**PROMPT**
Reproduce each record verbatim, images excluded.

[Records from a data collection]
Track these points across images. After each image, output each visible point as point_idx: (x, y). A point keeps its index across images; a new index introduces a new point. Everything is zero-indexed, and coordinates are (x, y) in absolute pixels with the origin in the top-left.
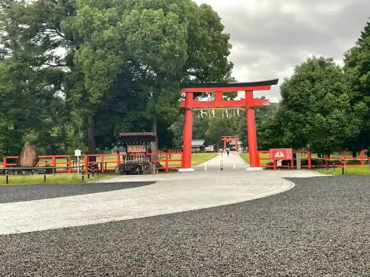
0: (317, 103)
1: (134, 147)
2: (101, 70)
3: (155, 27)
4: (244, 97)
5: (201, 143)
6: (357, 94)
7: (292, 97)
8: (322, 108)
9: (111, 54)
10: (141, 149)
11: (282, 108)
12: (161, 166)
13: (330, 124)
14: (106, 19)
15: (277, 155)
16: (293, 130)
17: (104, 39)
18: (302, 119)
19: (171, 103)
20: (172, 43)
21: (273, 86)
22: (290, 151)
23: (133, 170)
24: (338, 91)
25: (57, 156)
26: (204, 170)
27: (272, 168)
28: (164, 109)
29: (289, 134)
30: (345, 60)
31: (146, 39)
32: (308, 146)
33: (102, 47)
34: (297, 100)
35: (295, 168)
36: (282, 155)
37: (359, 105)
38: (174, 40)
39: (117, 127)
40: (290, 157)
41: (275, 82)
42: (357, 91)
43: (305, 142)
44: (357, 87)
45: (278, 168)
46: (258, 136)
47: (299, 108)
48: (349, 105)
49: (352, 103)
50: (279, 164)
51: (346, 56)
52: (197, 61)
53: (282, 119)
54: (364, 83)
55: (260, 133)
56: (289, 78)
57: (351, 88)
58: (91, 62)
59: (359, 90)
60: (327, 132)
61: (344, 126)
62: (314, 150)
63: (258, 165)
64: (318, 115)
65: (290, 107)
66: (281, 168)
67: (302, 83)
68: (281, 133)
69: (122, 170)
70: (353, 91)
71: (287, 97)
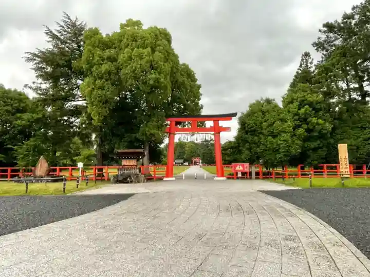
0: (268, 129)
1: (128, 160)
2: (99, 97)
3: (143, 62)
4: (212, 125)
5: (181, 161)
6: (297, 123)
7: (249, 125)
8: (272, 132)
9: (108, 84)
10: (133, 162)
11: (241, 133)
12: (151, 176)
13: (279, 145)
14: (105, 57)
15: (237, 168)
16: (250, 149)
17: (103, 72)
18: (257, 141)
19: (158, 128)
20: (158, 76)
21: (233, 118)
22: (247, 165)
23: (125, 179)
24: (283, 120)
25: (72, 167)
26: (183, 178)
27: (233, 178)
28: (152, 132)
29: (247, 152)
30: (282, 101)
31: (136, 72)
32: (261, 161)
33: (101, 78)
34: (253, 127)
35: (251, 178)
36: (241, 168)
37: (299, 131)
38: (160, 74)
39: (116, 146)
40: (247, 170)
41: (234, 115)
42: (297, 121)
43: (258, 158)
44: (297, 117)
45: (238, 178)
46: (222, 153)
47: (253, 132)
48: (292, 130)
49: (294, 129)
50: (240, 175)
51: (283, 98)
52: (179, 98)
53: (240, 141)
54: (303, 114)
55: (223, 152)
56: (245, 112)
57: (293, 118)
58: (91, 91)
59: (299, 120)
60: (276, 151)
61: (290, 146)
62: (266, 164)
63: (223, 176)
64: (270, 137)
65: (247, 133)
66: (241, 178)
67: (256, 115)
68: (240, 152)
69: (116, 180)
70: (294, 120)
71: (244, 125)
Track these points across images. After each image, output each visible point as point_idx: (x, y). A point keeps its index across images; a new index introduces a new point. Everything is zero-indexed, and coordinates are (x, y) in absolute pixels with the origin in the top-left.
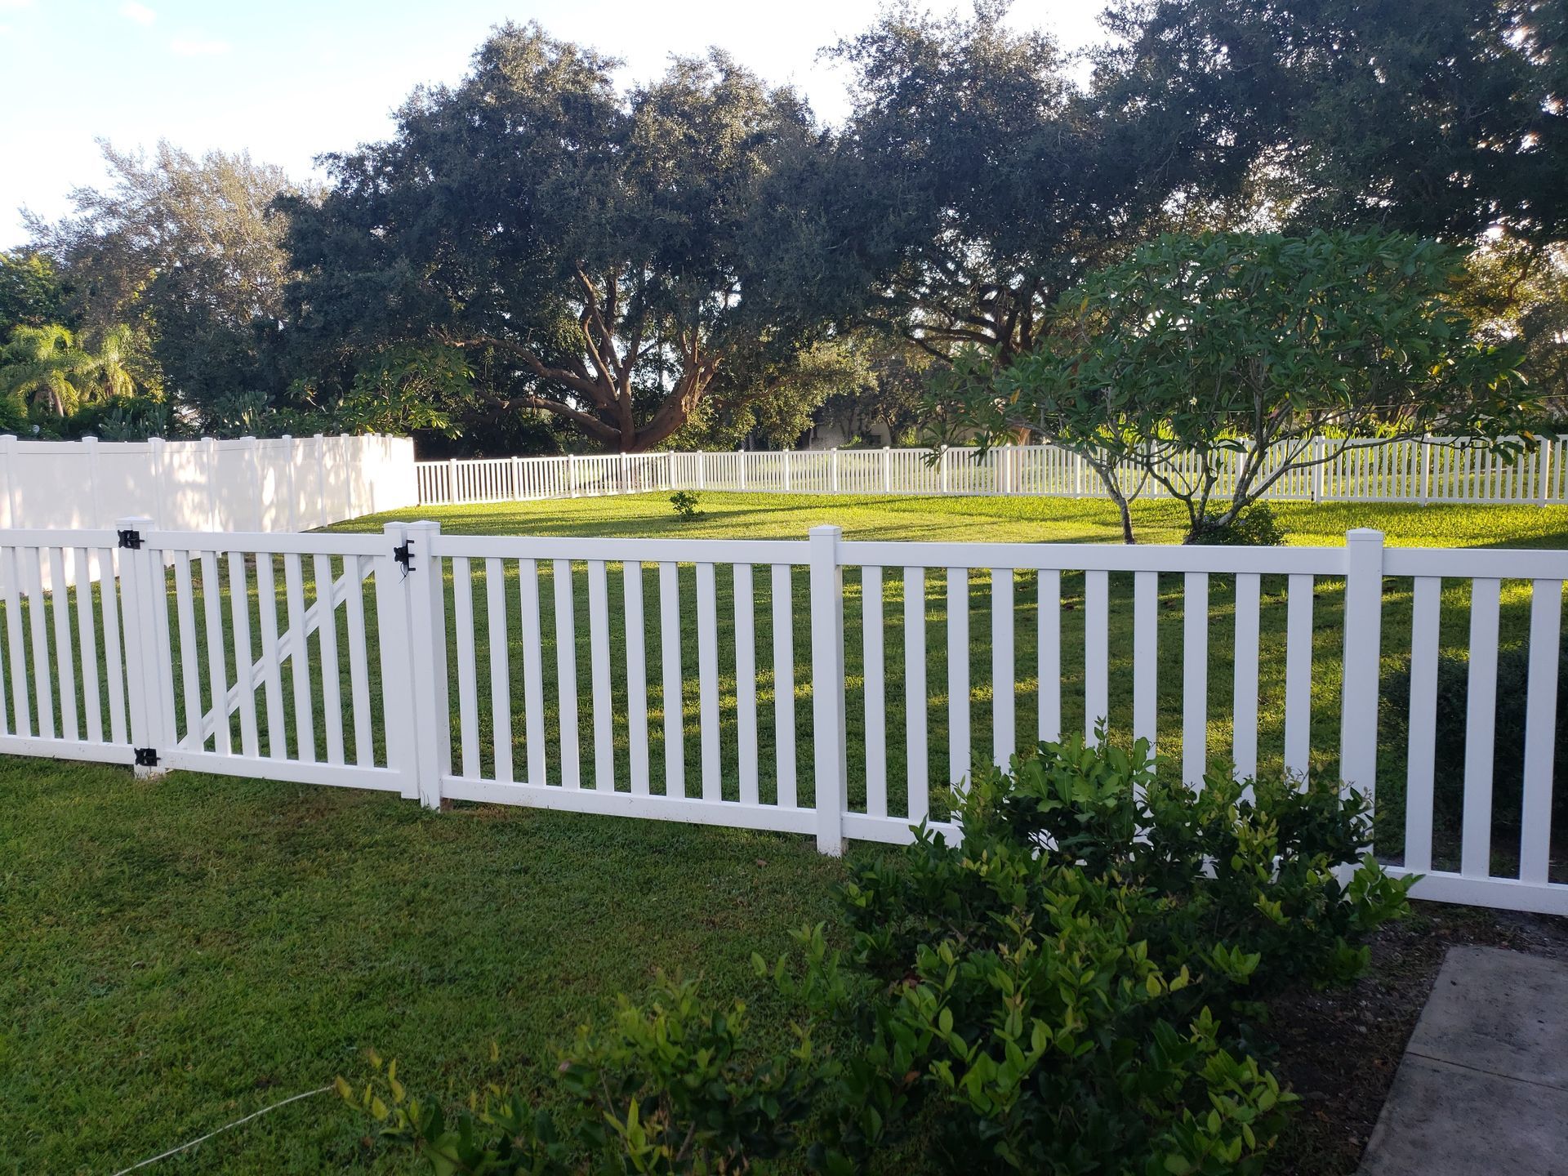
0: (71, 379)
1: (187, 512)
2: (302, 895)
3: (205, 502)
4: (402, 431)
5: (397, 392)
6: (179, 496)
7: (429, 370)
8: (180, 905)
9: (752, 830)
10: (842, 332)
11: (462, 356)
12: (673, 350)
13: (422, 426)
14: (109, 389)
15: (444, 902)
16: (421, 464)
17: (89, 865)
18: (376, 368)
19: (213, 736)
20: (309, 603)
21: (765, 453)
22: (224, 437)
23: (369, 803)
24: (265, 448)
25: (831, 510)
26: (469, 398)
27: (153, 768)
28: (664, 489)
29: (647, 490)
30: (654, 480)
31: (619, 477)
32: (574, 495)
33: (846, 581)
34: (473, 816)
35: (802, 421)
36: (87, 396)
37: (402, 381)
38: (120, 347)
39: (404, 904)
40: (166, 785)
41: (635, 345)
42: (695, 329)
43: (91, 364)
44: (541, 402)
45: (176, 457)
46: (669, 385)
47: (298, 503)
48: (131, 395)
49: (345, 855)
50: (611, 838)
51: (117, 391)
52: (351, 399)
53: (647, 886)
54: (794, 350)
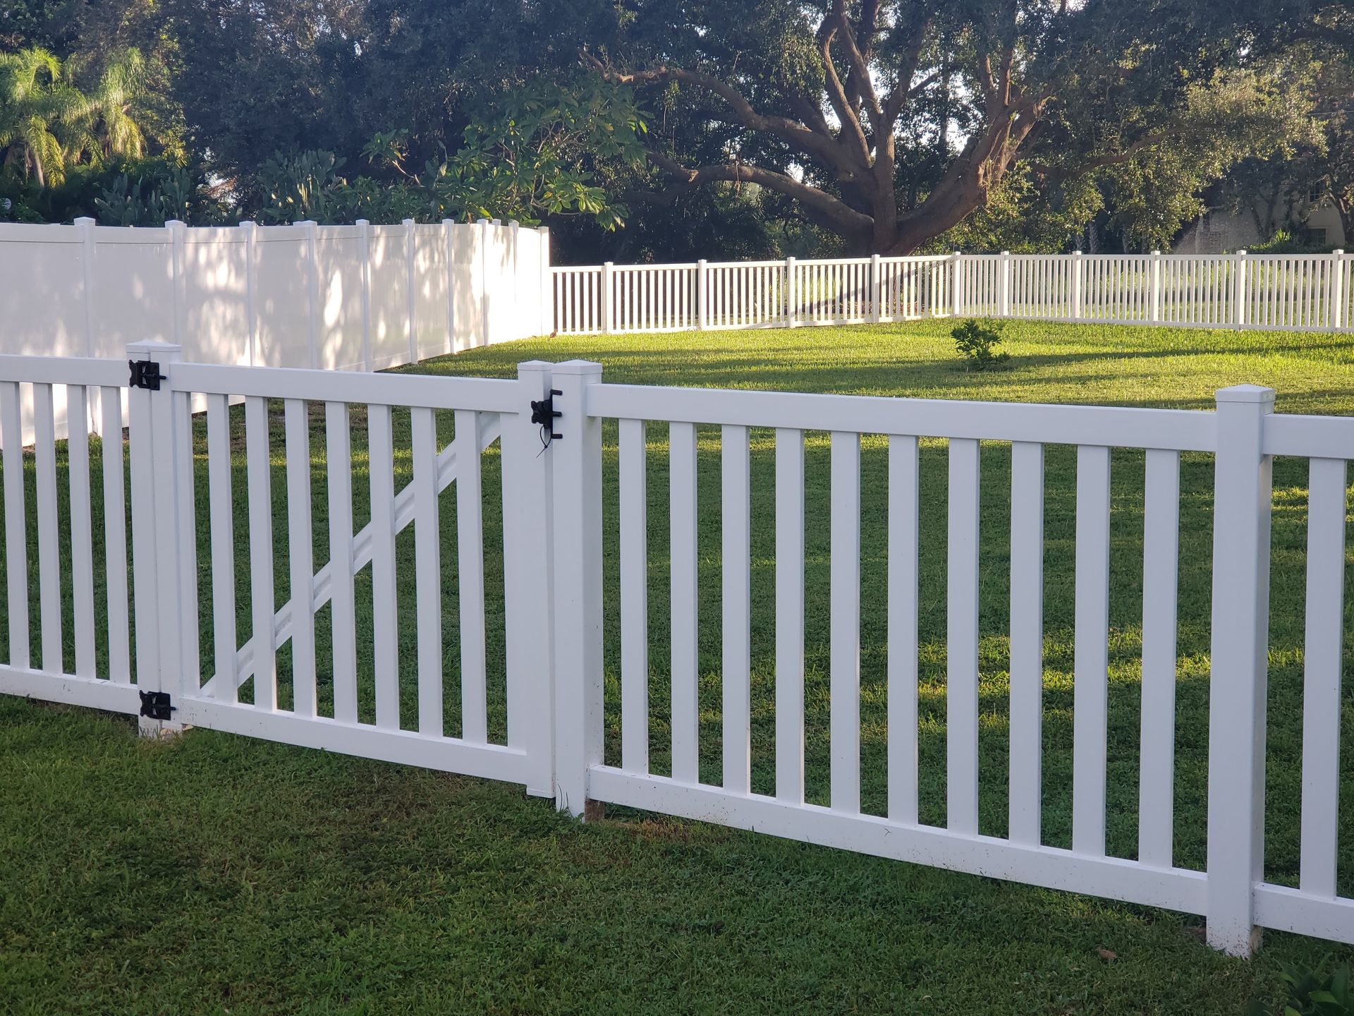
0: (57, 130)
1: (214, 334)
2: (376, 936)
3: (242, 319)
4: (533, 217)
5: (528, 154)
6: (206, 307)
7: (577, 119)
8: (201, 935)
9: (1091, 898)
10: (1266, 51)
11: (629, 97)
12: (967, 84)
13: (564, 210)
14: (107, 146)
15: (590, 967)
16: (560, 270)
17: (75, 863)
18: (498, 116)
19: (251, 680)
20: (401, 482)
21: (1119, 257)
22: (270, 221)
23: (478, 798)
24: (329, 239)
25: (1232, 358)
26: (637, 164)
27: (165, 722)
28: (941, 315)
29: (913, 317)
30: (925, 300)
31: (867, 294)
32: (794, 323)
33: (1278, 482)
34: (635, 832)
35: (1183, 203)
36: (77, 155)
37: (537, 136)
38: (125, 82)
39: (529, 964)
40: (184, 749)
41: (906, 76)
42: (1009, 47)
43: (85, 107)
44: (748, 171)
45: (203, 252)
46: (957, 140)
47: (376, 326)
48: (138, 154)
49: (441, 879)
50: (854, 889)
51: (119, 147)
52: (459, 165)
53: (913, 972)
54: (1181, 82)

**ANSWER FOR THE TASK**
Track these points across images. After each image, output each visible point as point_idx: (x, y). A point keeps its index across images; a new index introduces a new point. Everything is zero-indexed, and coordinates are (x, y) in absolute pixels with the origin in the top-left.
0: (317, 103)
1: (134, 147)
2: (101, 70)
3: (155, 27)
4: (244, 97)
5: (201, 143)
6: (357, 94)
7: (292, 97)
8: (322, 108)
9: (111, 54)
10: (141, 149)
11: (282, 108)
12: (161, 166)
13: (330, 124)
14: (106, 19)
15: (277, 155)
16: (293, 130)
17: (104, 39)
18: (302, 119)
19: (171, 103)
20: (172, 43)
21: (273, 86)
22: (290, 151)
23: (133, 170)
24: (338, 91)
25: (57, 156)
26: (204, 170)
27: (272, 168)
28: (164, 109)
29: (289, 134)
30: (345, 60)
31: (146, 39)
32: (308, 146)
33: (102, 47)
34: (297, 100)
35: (295, 168)
36: (282, 155)
37: (359, 105)
38: (174, 40)
39: (117, 127)
40: (290, 157)
41: (275, 82)
42: (357, 91)
43: (305, 142)
44: (357, 87)
45: (278, 168)
46: (258, 136)
47: (299, 108)
48: (349, 105)
49: (352, 103)
50: (279, 164)
51: (346, 56)
52: (197, 61)
53: (282, 119)
54: (364, 83)
55: (260, 133)
56: (289, 78)
57: (351, 88)
58: (91, 62)
59: (359, 90)
60: (327, 132)
61: (344, 126)
62: (314, 150)
63: (258, 165)
64: (318, 115)
65: (290, 107)
66: (281, 168)
67: (302, 83)
68: (281, 133)
69: (122, 170)
70: (353, 91)
71: (287, 97)
0: (268, 129)
1: (128, 160)
2: (99, 97)
3: (143, 62)
4: (212, 125)
5: (181, 161)
6: (297, 123)
7: (249, 125)
8: (272, 132)
9: (108, 84)
10: (133, 162)
11: (241, 133)
12: (151, 176)
13: (279, 145)
14: (105, 57)
15: (237, 168)
16: (250, 149)
17: (103, 72)
18: (257, 141)
19: (158, 128)
20: (158, 76)
21: (233, 118)
22: (247, 165)
23: (125, 179)
24: (283, 120)
25: (72, 167)
26: (183, 178)
27: (233, 178)
28: (152, 132)
29: (247, 152)
30: (282, 101)
31: (136, 72)
32: (261, 161)
33: (101, 78)
34: (253, 127)
35: (251, 178)
36: (241, 168)
37: (299, 131)
38: (160, 74)
39: (116, 146)
40: (247, 170)
41: (234, 115)
42: (297, 121)
43: (258, 158)
44: (297, 117)
45: (238, 178)
46: (222, 153)
47: (253, 132)
48: (292, 130)
49: (294, 129)
50: (240, 175)
51: (283, 98)
52: (179, 98)
53: (240, 141)
54: (303, 114)
55: (223, 152)
56: (245, 112)
57: (293, 118)
58: (91, 91)
59: (299, 120)
60: (276, 151)
61: (290, 146)
62: (266, 164)
63: (223, 176)
64: (270, 137)
65: (247, 133)
66: (241, 178)
67: (256, 115)
68: (240, 152)
69: (116, 180)
70: (294, 120)
71: (244, 125)
Track these points across images. After each image, output each visible point as point_idx: (x, y). A point keeps its index across images; a new index introduces a new point. Everything is zero-indexed, and coordinates are (x, y) in absolute pixels with the origin in the top-left.
0: (71, 379)
1: (187, 512)
2: (302, 895)
3: (205, 502)
4: (402, 431)
5: (397, 392)
6: (179, 496)
7: (429, 370)
8: (180, 905)
9: (752, 830)
10: (842, 332)
11: (462, 356)
12: (673, 350)
13: (422, 426)
14: (109, 389)
15: (444, 902)
16: (421, 464)
17: (89, 865)
18: (376, 368)
19: (213, 736)
20: (309, 603)
21: (765, 453)
22: (224, 437)
23: (369, 803)
24: (265, 448)
25: (831, 510)
26: (469, 398)
27: (153, 768)
28: (664, 489)
29: (647, 490)
30: (654, 480)
31: (619, 477)
32: (574, 495)
33: (846, 581)
34: (473, 816)
35: (802, 421)
36: (87, 396)
37: (402, 381)
38: (120, 347)
39: (404, 904)
40: (166, 785)
41: (635, 345)
42: (695, 329)
43: (91, 364)
44: (541, 402)
45: (176, 457)
46: (669, 385)
47: (298, 503)
48: (131, 395)
49: (345, 855)
50: (611, 838)
51: (117, 391)
52: (351, 399)
53: (647, 886)
54: (794, 350)
0: (57, 130)
1: (214, 334)
2: (376, 936)
3: (242, 319)
4: (533, 217)
5: (528, 154)
6: (206, 307)
7: (577, 119)
8: (201, 935)
9: (1091, 898)
10: (1266, 51)
11: (629, 97)
12: (967, 84)
13: (564, 210)
14: (107, 146)
15: (590, 967)
16: (560, 270)
17: (75, 863)
18: (498, 116)
19: (251, 680)
20: (401, 482)
21: (1119, 257)
22: (270, 221)
23: (478, 798)
24: (329, 239)
25: (1232, 358)
26: (637, 164)
27: (165, 722)
28: (941, 315)
29: (913, 317)
30: (925, 300)
31: (867, 294)
32: (794, 323)
33: (1278, 482)
34: (635, 832)
35: (1183, 203)
36: (77, 155)
37: (537, 136)
38: (125, 82)
39: (529, 964)
40: (184, 749)
41: (906, 76)
42: (1009, 47)
43: (85, 107)
44: (748, 171)
45: (203, 252)
46: (957, 140)
47: (376, 326)
48: (138, 154)
49: (441, 879)
50: (854, 889)
51: (119, 147)
52: (459, 165)
53: (913, 972)
54: (1181, 82)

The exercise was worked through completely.